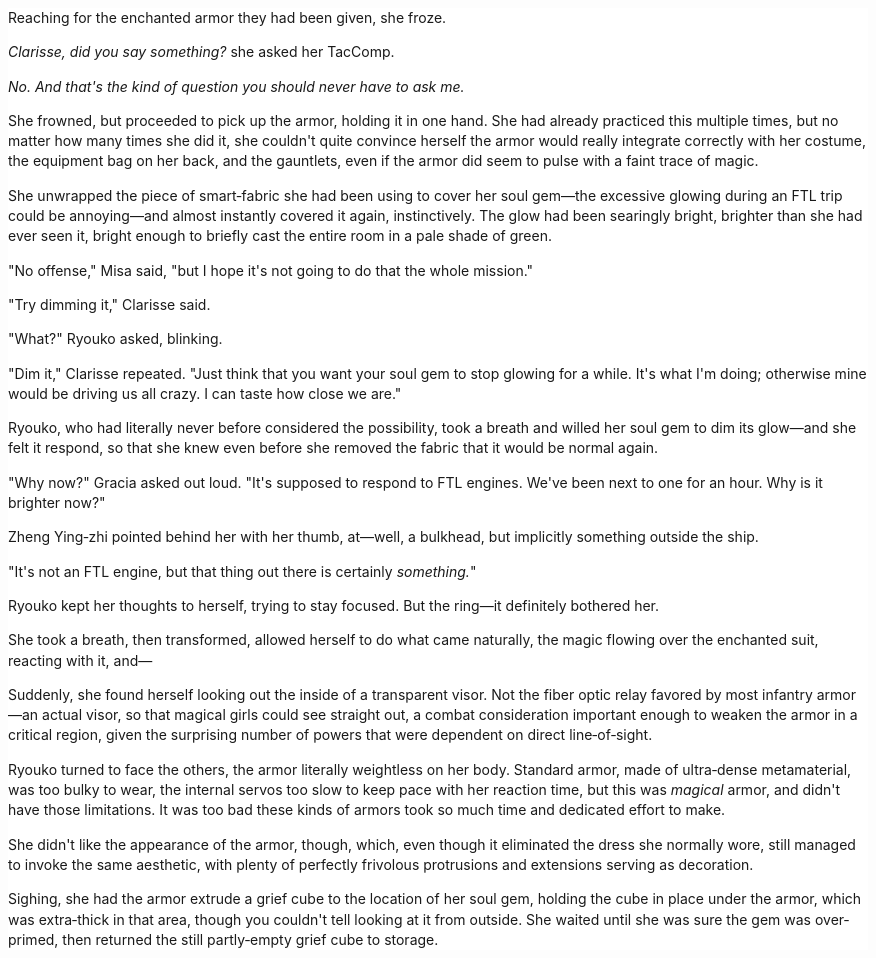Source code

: Reaching for the enchanted armor they had been given, she froze.

*Clarisse, did you say something?* she asked her TacComp.

*No. And that's the kind of question you should never have to ask me.*

She frowned, but proceeded to pick up the armor, holding it in one hand. She had already practiced this multiple times, but no matter how many times she did it, she couldn't quite convince herself the armor would really integrate correctly with her costume, the equipment bag on her back, and the gauntlets, even if the armor did seem to pulse with a faint trace of magic.

She unwrapped the piece of smart‐fabric she had been using to cover her soul gem—the excessive glowing during an FTL trip could be annoying—and almost instantly covered it again, instinctively. The glow had been searingly bright, brighter than she had ever seen it, bright enough to briefly cast the entire room in a pale shade of green.

"No offense," Misa said, "but I hope it's not going to do that the whole mission."

"Try dimming it," Clarisse said.

"What?" Ryouko asked, blinking.

"Dim it," Clarisse repeated. "Just think that you want your soul gem to stop glowing for a while. It's what I'm doing; otherwise mine would be driving us all crazy. I can taste how close we are."

Ryouko, who had literally never before considered the possibility, took a breath and willed her soul gem to dim its glow—and she felt it respond, so that she knew even before she removed the fabric that it would be normal again.

"Why now?" Gracia asked out loud. "It's supposed to respond to FTL engines. We've been next to one for an hour. Why is it brighter now?"

Zheng Ying‐zhi pointed behind her with her thumb, at—well, a bulkhead, but implicitly something outside the ship.

"It's not an FTL engine, but that thing out there is certainly *something.*"

Ryouko kept her thoughts to herself, trying to stay focused. But the ring—it definitely bothered her.

She took a breath, then transformed, allowed herself to do what came naturally, the magic flowing over the enchanted suit, reacting with it, and—

Suddenly, she found herself looking out the inside of a transparent visor. Not the fiber optic relay favored by most infantry armor—an actual visor, so that magical girls could see straight out, a combat consideration important enough to weaken the armor in a critical region, given the surprising number of powers that were dependent on direct line‐of‐sight.

Ryouko turned to face the others, the armor literally weightless on her body. Standard armor, made of ultra‐dense metamaterial, was too bulky to wear, the internal servos too slow to keep pace with her reaction time, but this was *magical* armor, and didn't have those limitations. It was too bad these kinds of armors took so much time and dedicated effort to make.

She didn't like the appearance of the armor, though, which, even though it eliminated the dress she normally wore, still managed to invoke the same aesthetic, with plenty of perfectly frivolous protrusions and extensions serving as decoration.

Sighing, she had the armor extrude a grief cube to the location of her soul gem, holding the cube in place under the armor, which was extra‐thick in that area, though you couldn't tell looking at it from outside. She waited until she was sure the gem was over‐primed, then returned the still partly‐empty grief cube to storage.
---*---
* _Request_
Write out the data again word for word, minus any images.

* _Task answer_
Source code

: Reaching for the enchanted armor they had been given, she froze.

*Clarisse, did you say something?* she asked her TacComp.

*No. And that's the kind of question you should never have to ask me.*

She frowned, but proceeded to pick up the armor, holding it in one hand. She had already practiced this multiple times, but no matter how many times she did it, she couldn't quite convince herself the armor would really integrate correctly with her costume, the equipment bag on her back, and the gauntlets, even if the armor did seem to pulse with a faint trace of magic.

She unwrapped the piece of smart‐fabric she had been using to cover her soul gem—the excessive glowing during an FTL trip could be annoying—and almost instantly covered it again, instinctively. The glow had been searingly bright, brighter than she had ever seen it, bright enough to briefly cast the entire room in a pale shade of green.

"No offense," Misa said, "but I hope it's not going to do that the whole mission."

"Try dimming it," Clarisse said.

"What?" Ryouko asked, blinking.

"Dim it," Clarisse repeated. "Just think that you want your soul gem to stop glowing for a while. It's what I'm doing; otherwise mine would be driving us all crazy. I can taste how close we are."

Ryouko, who had literally never before considered the possibility, took a breath and willed her soul gem to dim its glow—and she felt it respond, so that she knew even before she removed the fabric that it would be normal again.

"Why now?" Gracia asked out loud. "It's supposed to respond to FTL engines. We've been next to one for an hour. Why is it brighter now?"

Zheng Ying‐zhi pointed behind her with her thumb, at—well, a bulkhead, but implicitly something outside the ship.

"It's not an FTL engine, but that thing out there is certainly *something.*"

Ryouko kept her thoughts to herself, trying to stay focused. But the ring—it definitely bothered her.

She took a breath, then transformed, allowed herself to do what came naturally, the magic flowing over the enchanted suit, reacting with it, and—

Suddenly, she found herself looking out the inside of a transparent visor. Not the fiber optic relay favored by most infantry armor—an actual visor, so that magical girls could see straight out, a combat consideration important enough to weaken the armor in a critical region, given the surprising number of powers that were dependent on direct line‐of‐sight.

Ryouko turned to face the others, the armor literally weightless on her body. Standard armor, made of ultra‐dense metamaterial, was too bulky to wear, the internal servos too slow to keep pace with her reaction time, but this was *magical* armor, and didn't have those limitations. It was too bad these kinds of armors took so much time and dedicated effort to make.

She didn't like the appearance of the armor, though, which, even though it eliminated the dress she normally wore, still managed to invoke the same aesthetic, with plenty of perfectly frivolous protrusions and extensions serving as decoration.

Sighing, she had the armor extrude a grief cube to the location of her soul gem, holding the cube in place under the armor, which was extra‐thick in that area, though you couldn't tell looking at it from outside. She waited until she was sure the gem was over‐primed, then returned the still partly‐empty grief cube to storage.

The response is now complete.